The author notes a lack of response to the work of J. L.
Fischer and, using Fischer's interpretation of Socrates, shows that Fischer deserves critical attention. He first analyses Fischer's interpretation in terms of content.
Fischer's approach stems from the Scottish school and his analyses can still be productive. However, his idea of a "psychological analysis" of Socrates proves rather problematic.
The author goes on to analyse what Socrates means for Fischer philosophically, nothing that fundamental premises of Socrates' philosophy are exact opposite of the "composable philosophy" Fischer advocates. For Fischer, this means philosophy which can be composed - built up - of discrete observations after the manner of a scientific theory, at least as positivist thinkers conceived of it.
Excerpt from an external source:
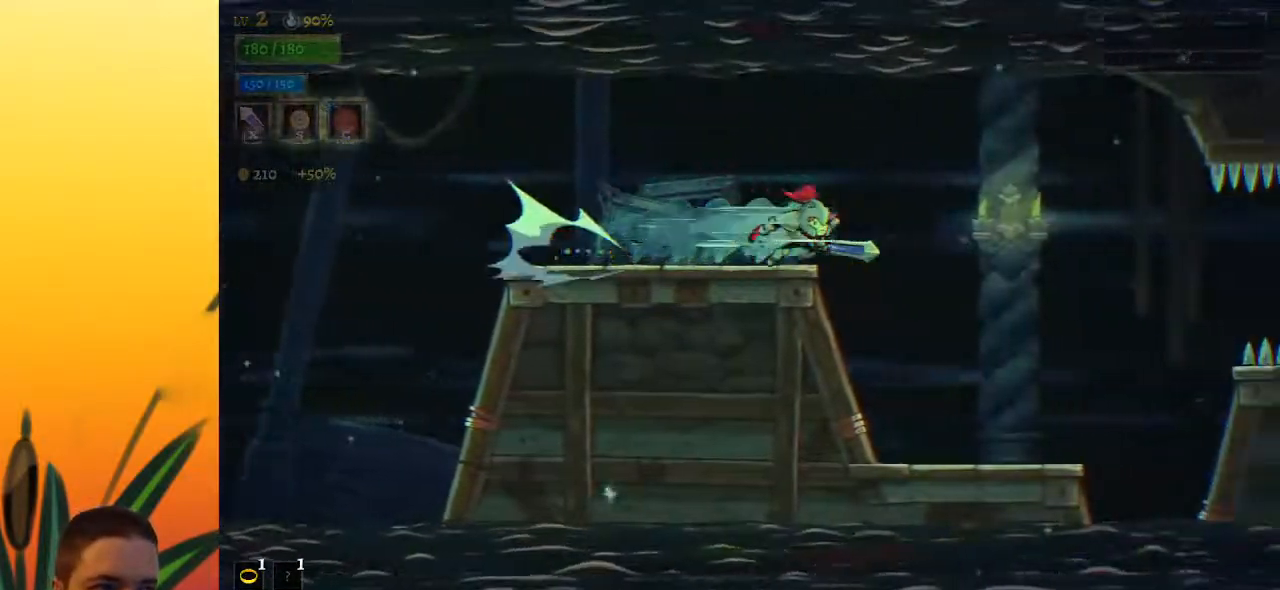
{"keys": ["right"], "events": [[283, "right", "up"], [467, "right", "down"]]}
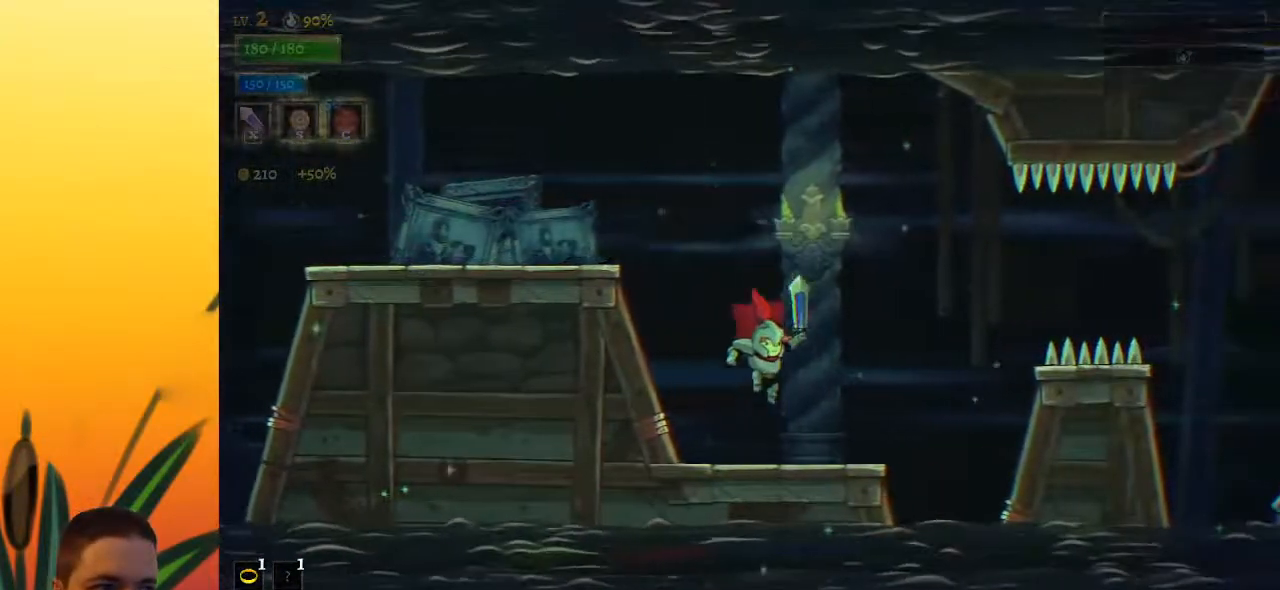
{"keys": ["d", "right"], "events": [[250, "z", "down"], [450, "d", "down"], [500, "z", "up"]]}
Socrates offers a rationalist defence of autocratic rule. The measure of all thing is not the citizen but the expert.
On such presuppositions, a general assembly would make no sense. Thus though this study poses as purely historical, Fischer manages to work his way to his central motif, the crisis contemporary democracy challenged by dogma "scientific materialism" which can be neither analysed nor refuted.
Socrates is presented as democracy's enemy, in wholly contemporary terms. Fischer's presentation of Socrates, rather like Popper's reading of Plato, thus reflects the experience of the twentieth century.